*Records shown*:
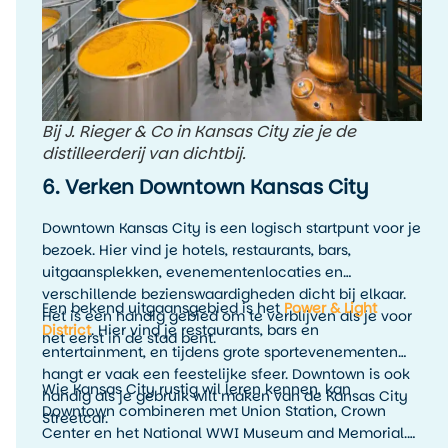
Bij J. Rieger & Co in Kansas City zie je de
distilleerderij van dichtbij.
6. Verken Downtown Kansas City
Downtown Kansas City is een logisch startpunt voor je
bezoek. Hier vind je hotels, restaurants, bars,
uitgaansplekken, evenementenlocaties en
verschillende bezienswaardigheden dicht bij elkaar.
Een bekend uitgaansgebied is het
Power & Light
Het is een handig gebied om te verblijven als je voor
District
. Hier vind je restaurants, bars en
het eerst in de stad bent.
entertainment, en tijdens grote sportevenementen
hangt er vaak een feestelijke sfeer. Downtown is ook
Wie Kansas City rustig wil leren kennen, kan
handig als je gebruik wilt maken van de Kansas City
Downtown combineren met Union Station, Crown
Streetcar.
Center en het National WWI Museum and Memorial.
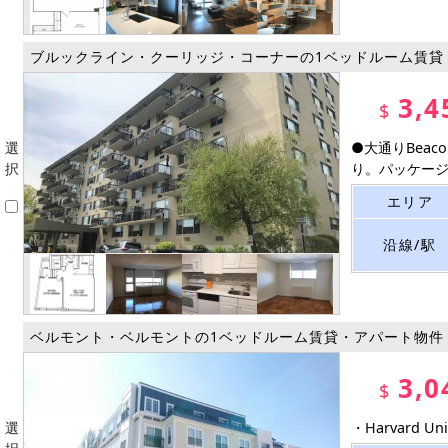
ブルックライン・クーリッジ・コーナーの1ベッドルーム賃貸
3,4
$
選
●大通りBea
択
り。パッケージ.
エリア
沿線/駅
ベルモント・ベルモントの1ベッドルーム賃貸・アパート物件
3,0
$
選
・Harvard 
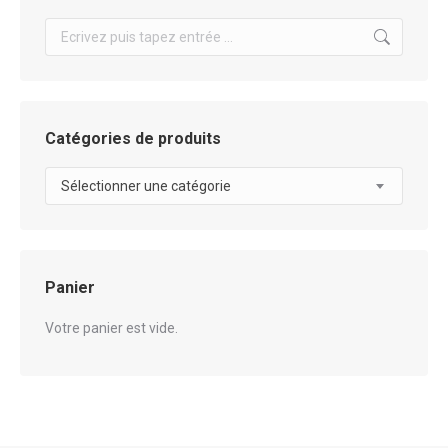
Search:
Catégories de produits
Sélectionner une catégorie
Panier
Votre panier est vide.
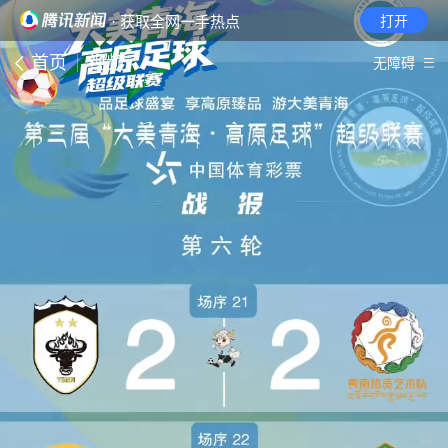
· 获取全网一手热点
打开
首页
视频
无障碍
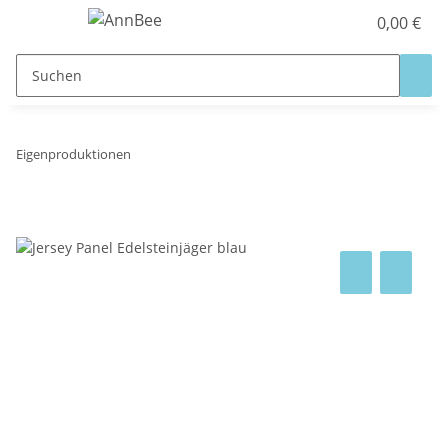
0,00 €
Eigenproduktionen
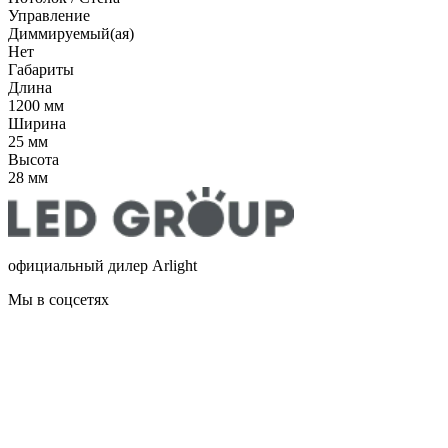
Управление
Диммируемый(ая)
Нет
Габариты
Длина
1200 мм
Ширина
25 мм
Высота
28 мм
официальный дилер Arlight
Мы в соцсетях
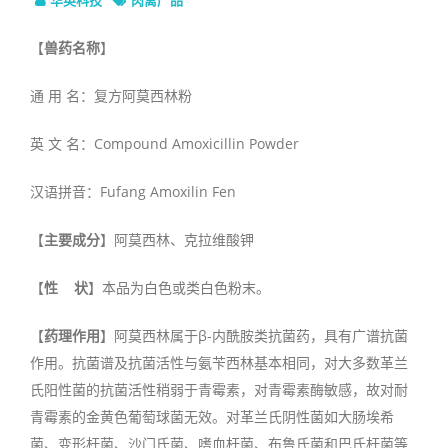
【
兽药名称
】
通 用 名：复方阿莫西林粉
英 文 名：Compound Amoxicillin Powder
汉语拼音：Fufang Amoxilin Fen
【
主要成分
】阿莫西林、克拉维酸钾
【
性 状
】本品为白色或类白色粉末。
【
药理作用
】阿莫西林属于β-内酰胺类抗菌药，具有广谱抗菌
作用。抗菌谱及抗菌活性与氨苄西林基本相同，对大多数革兰
氏阳性菌的抗菌活性稍弱于青霉素，对青霉素酶敏感，故对耐
青霉素的金黄色葡萄球菌无效。对革兰氏阴性菌如大肠埃希
菌、变形杆菌、沙门氏菌、嗜血杆菌、布鲁氏菌和巴氏杆菌等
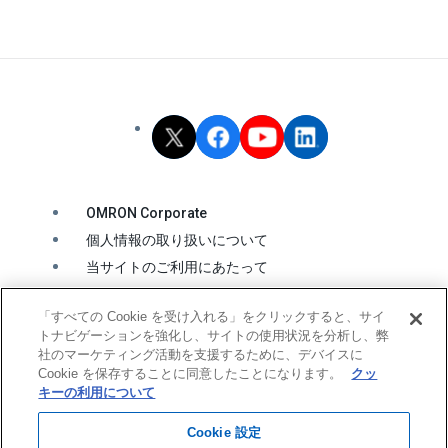
OMRON Corporate
個人情報の取り扱いについて
当サイトのご利用にあたって
クッキーの利用について
「すべての Cookie を受け入れる」をクリックすると、サイ
ソーシャルメディア公式アカウント運用ポリシー
トナビゲーションを強化し、サイトの使用状況を分析し、弊
ウェブアクセシビリティ方針
社のマーケティング活動を支援するために、デバイスに
Cookie を保存することに同意したことになります。
クッ
キーの利用について
© OMRON Corporation All Rights Reserved.
Cookie 設定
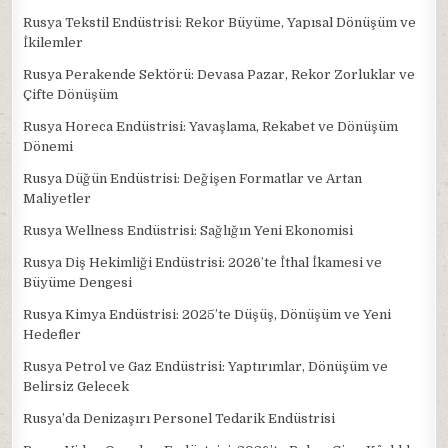
Rusya Tekstil Endüstrisi: Rekor Büyüme, Yapısal Dönüşüm ve
İkilemler
Rusya Perakende Sektörü: Devasa Pazar, Rekor Zorluklar ve
Çifte Dönüşüm
Rusya Horeca Endüstrisi: Yavaşlama, Rekabet ve Dönüşüm
Dönemi
Rusya Düğün Endüstrisi: Değişen Formatlar ve Artan
Maliyetler
Rusya Wellness Endüstrisi: Sağlığın Yeni Ekonomisi
Rusya Diş Hekimliği Endüstrisi: 2026’te İthal İkamesi ve
Büyüme Dengesi
Rusya Kimya Endüstrisi: 2025’te Düşüş, Dönüşüm ve Yeni
Hedefler
Rusya Petrol ve Gaz Endüstrisi: Yaptırımlar, Dönüşüm ve
Belirsiz Gelecek
Rusya’da Denizaşırı Personel Tedarik Endüstrisi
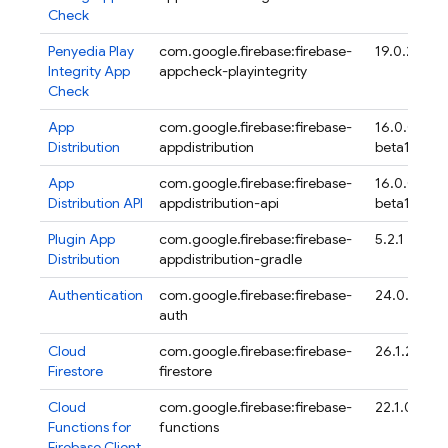
Check
Penyedia Play
com.google.firebase:firebase-
19.0.2
Integrity
App
appcheck-playintegrity
Check
App
com.google.firebase:firebase-
16.0.0-
Distribution
appdistribution
beta17
App
com.google.firebase:firebase-
16.0.0-
Distribution
API
appdistribution-api
beta17
Plugin
App
com.google.firebase:firebase-
5.2.1
Distribution
appdistribution-gradle
Authentication
com.google.firebase:firebase-
24.0.1
auth
Cloud
com.google.firebase:firebase-
26.1.2
Firestore
firestore
Cloud
com.google.firebase:firebase-
22.1.0
Functions for
functions
Firebase
Client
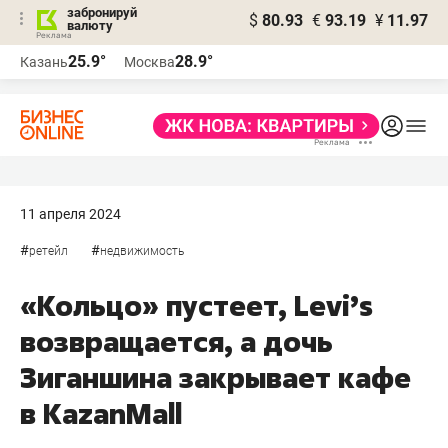
забронируй
$
80.93
€
93.19
¥
11.97
валюту
25.9°
28.9°
Казань
Москва
11 апреля 2024
#
#
ретейл
недвижимость
«Кольцо» пустеет, Levi’s
возвращается, а дочь
Зиганшина закрывает кафе
в KazanMall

*Directions*:
Quote the lines of the rows above from the very beginning through the line that contains "uitgaansplekken, evenementenlocaties en", inclusive, omitting the pictures.

*Your response*:
Bij J. Rieger & Co in Kansas City zie je de
distilleerderij van dichtbij.
6. Verken Downtown Kansas City
Downtown Kansas City is een logisch startpunt voor je
bezoek. Hier vind je hotels, restaurants, bars,
uitgaansplekken, evenementenlocaties en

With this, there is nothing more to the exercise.